Miracle On the Hudson Plane Anchored In At Charlotte’s Sullenberger Aviation Museum

CHARLOTTE – Big things are landing in Charlotte at the Sullenberger Aviation Museum, previously know as the Carolina’s Aviation Museum. It’s getting set to re-open in the summer of 2024.

Stephen Saucier is the president of the museum and gave WCCB’s Emma Mondo a tour of the site’s progress; the biggest spectacle being the ‘Miracle on the Hudson’ plane.

The passenger jet that landed in the Hudson River on January 15th, 2009. The museum received it in 2010, and had in on display until they closed their doors at the Carolina Aviation Museum in 2019.

The museum team was able to move it from that storage, and put it in its final resting place; in the heart of the main hanger.

They did this with the help of a company called J. Supor and Sons, a new jersey rigging company that originally pulled the plane out of the Hudson River and brought it to North Carolina in 2010.

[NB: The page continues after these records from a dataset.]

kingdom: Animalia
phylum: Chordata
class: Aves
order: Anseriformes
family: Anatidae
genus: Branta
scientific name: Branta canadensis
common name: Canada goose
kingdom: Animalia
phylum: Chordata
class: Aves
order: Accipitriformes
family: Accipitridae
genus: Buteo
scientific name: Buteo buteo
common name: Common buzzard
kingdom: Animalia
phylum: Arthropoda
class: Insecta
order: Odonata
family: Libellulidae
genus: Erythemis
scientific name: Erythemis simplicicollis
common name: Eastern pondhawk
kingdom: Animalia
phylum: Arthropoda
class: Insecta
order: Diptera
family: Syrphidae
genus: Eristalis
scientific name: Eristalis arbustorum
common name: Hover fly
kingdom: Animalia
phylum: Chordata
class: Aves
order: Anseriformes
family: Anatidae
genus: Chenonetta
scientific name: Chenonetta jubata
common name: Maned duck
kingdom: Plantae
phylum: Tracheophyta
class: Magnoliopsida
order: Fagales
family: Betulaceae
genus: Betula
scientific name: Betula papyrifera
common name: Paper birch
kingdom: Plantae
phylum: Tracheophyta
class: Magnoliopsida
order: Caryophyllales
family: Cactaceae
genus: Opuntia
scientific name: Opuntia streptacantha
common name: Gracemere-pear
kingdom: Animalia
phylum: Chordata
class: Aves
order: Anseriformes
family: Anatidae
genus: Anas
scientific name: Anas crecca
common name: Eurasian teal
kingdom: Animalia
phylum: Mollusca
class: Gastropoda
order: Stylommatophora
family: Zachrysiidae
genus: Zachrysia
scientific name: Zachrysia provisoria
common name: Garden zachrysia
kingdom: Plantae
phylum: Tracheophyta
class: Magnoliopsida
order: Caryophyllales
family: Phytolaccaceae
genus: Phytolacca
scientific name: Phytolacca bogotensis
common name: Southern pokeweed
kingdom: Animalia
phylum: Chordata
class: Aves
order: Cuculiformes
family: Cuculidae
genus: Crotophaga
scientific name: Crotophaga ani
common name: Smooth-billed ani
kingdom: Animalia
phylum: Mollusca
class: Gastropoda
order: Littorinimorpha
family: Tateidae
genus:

“We brought them down here again, they have special equipment to bring the fuselage over, we first put that in place, then we put the wings back in place with the stands that you see underneath, and then we put the tails on,” said Saucier. 

While the A320 airbus is a huge piece to this exhibit other changes are coming as well. The historic hanger originally built in 1936 will be a second gallery. They also have plans to build a welcome center with an outdoor aircraft plaza where you can see the active runway of Charlotte Douglas.

Saucier says main focus of this all is education.

“We get to take care of that plane, the artifacts, and be that national center for this Smithsonian level story, but we use that story to invite the next generation of innovators to think about what they want to do,” he said.